The idea is a very good one for the % of people who have never worked or been out of work for a long time. Not SAHMS but people who have been work free for their adulthood.
Having worked with a community that was stagnating and had a high% of unwaged families, I was involved in a local scheme doing this. The number of people who were scared, anxious, uncertain about whether they had anything to offer an employer; those whose levels of organisation left them incapable of timekeeping, staying on task, recognising a task, taking orders etc was ridiculous.
Our issue was that if they tried to find work they lost their benefits. So we ran a pilot to let people work 1 day a week, then 2 etc with no loss of benefits and a top up from the employer. The work had to be basic, skill building, overseen, real. We also ran literacy and numeracy courses alongside it.
The vast majority of participants managed to gain skills, got used to a daily timetable and many were offered work.
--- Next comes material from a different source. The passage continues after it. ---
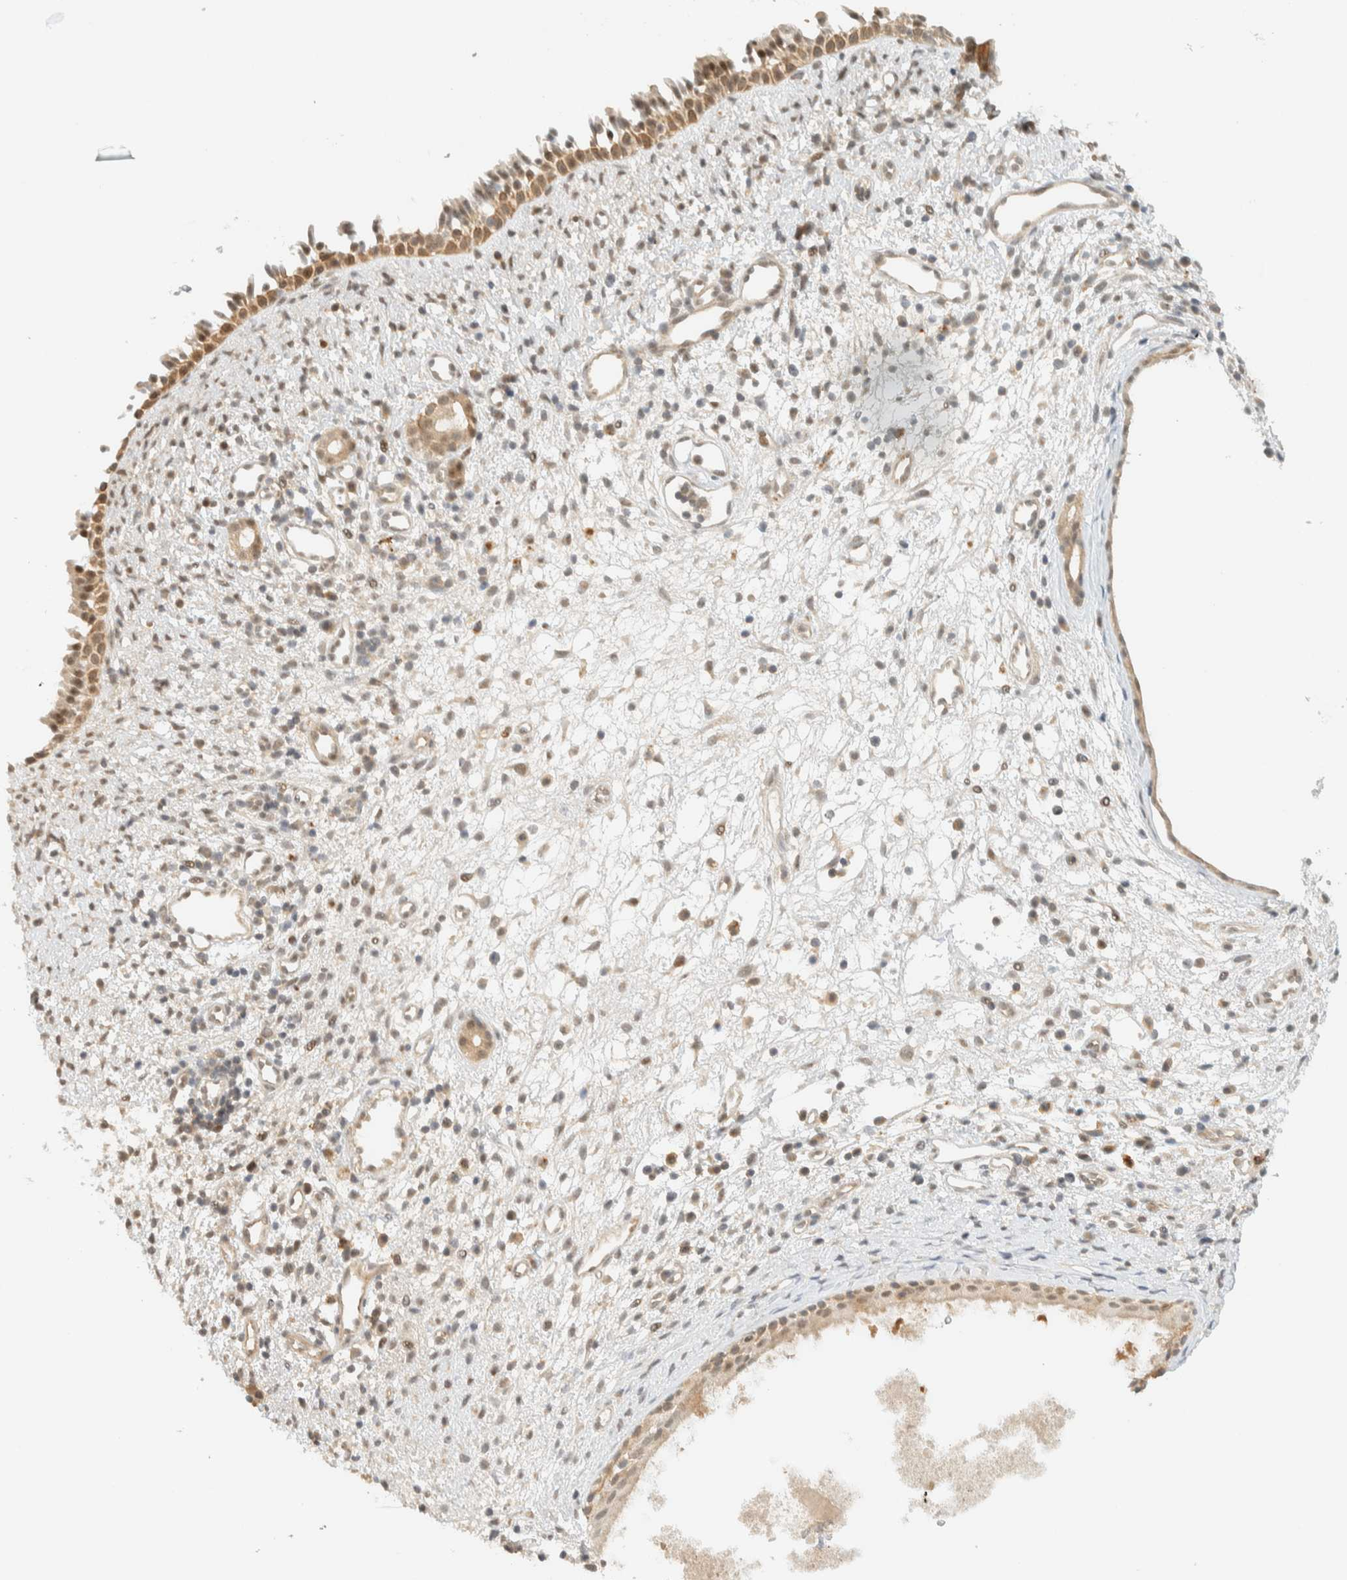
{"staining": {"intensity": "moderate", "quantity": ">75%", "location": "cytoplasmic/membranous"}, "tissue": "nasopharynx", "cell_type": "Respiratory epithelial cells", "image_type": "normal", "snomed": [{"axis": "morphology", "description": "Normal tissue, NOS"}, {"axis": "topography", "description": "Nasopharynx"}], "caption": "Approximately >75% of respiratory epithelial cells in benign nasopharynx show moderate cytoplasmic/membranous protein staining as visualized by brown immunohistochemical staining.", "gene": "KIFAP3", "patient": {"sex": "male", "age": 22}}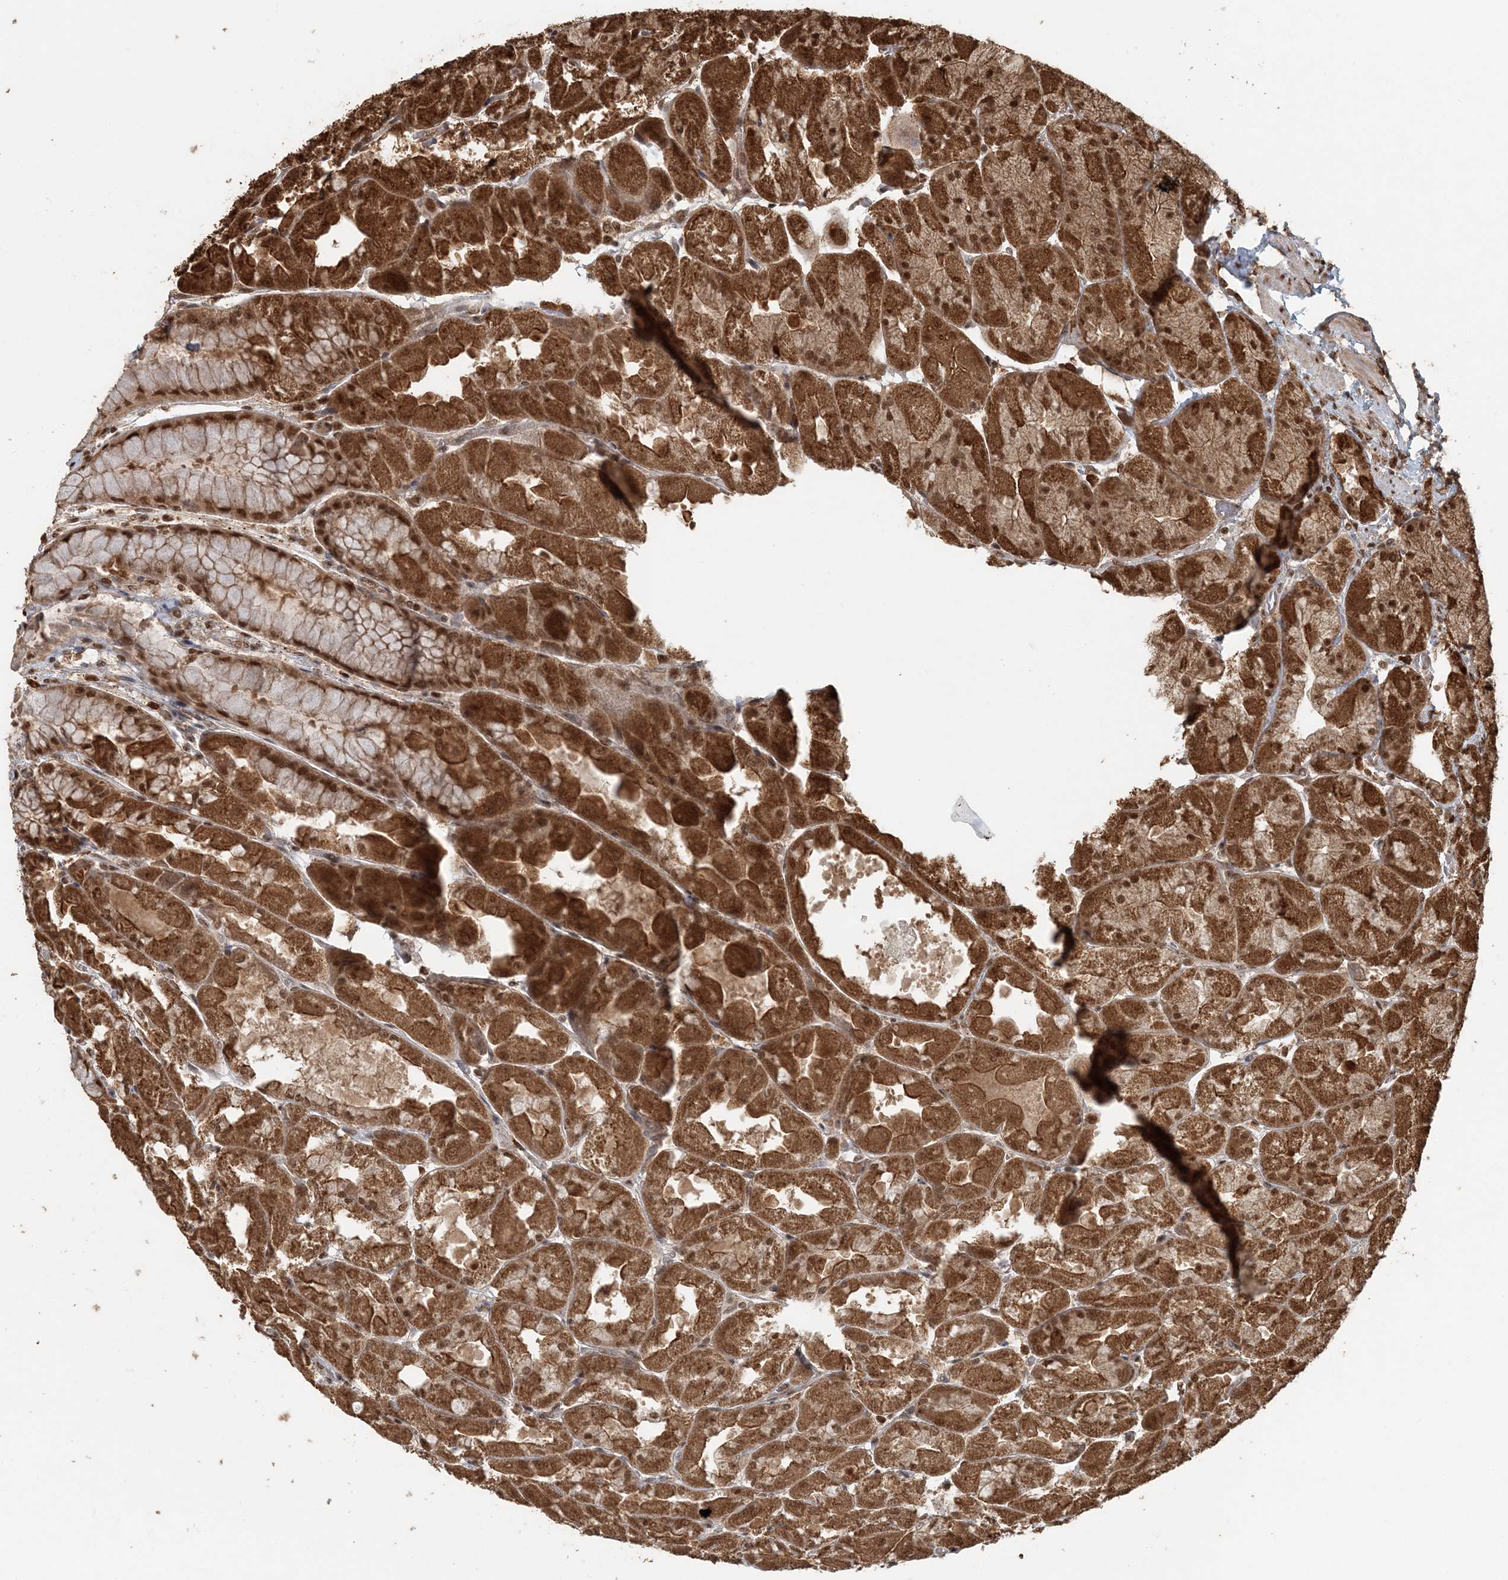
{"staining": {"intensity": "strong", "quantity": ">75%", "location": "cytoplasmic/membranous,nuclear"}, "tissue": "stomach", "cell_type": "Glandular cells", "image_type": "normal", "snomed": [{"axis": "morphology", "description": "Normal tissue, NOS"}, {"axis": "topography", "description": "Stomach"}], "caption": "This photomicrograph exhibits unremarkable stomach stained with IHC to label a protein in brown. The cytoplasmic/membranous,nuclear of glandular cells show strong positivity for the protein. Nuclei are counter-stained blue.", "gene": "ARHGAP35", "patient": {"sex": "female", "age": 61}}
But that old stereotype reared its head and the majority of them refused job offers. Not because it was too hard, or they didn't want to get up in the morning, but because the safety net of benefits, the LA knowing who they were, all our community input would be lost to them. And that scared the living daylights out of them.
Paying for things like council tax, prescriptions, school dinners, uniforms, bus fair, all sorts of every day things added up to a goodly % of earnings and many just couldn't see the benefit or were scared that they'd get behind in payments. Or even, for some, the changes in payment dates for rent etc. That meant a payment gap, temporary arrears, that affected their LA rating.
But they all enjoyed the work experience and wanted to work! It should/could be a very useful scheme.
That's why I regularly speak out against the Benefit Trap. For the poorest it remains a very real issue.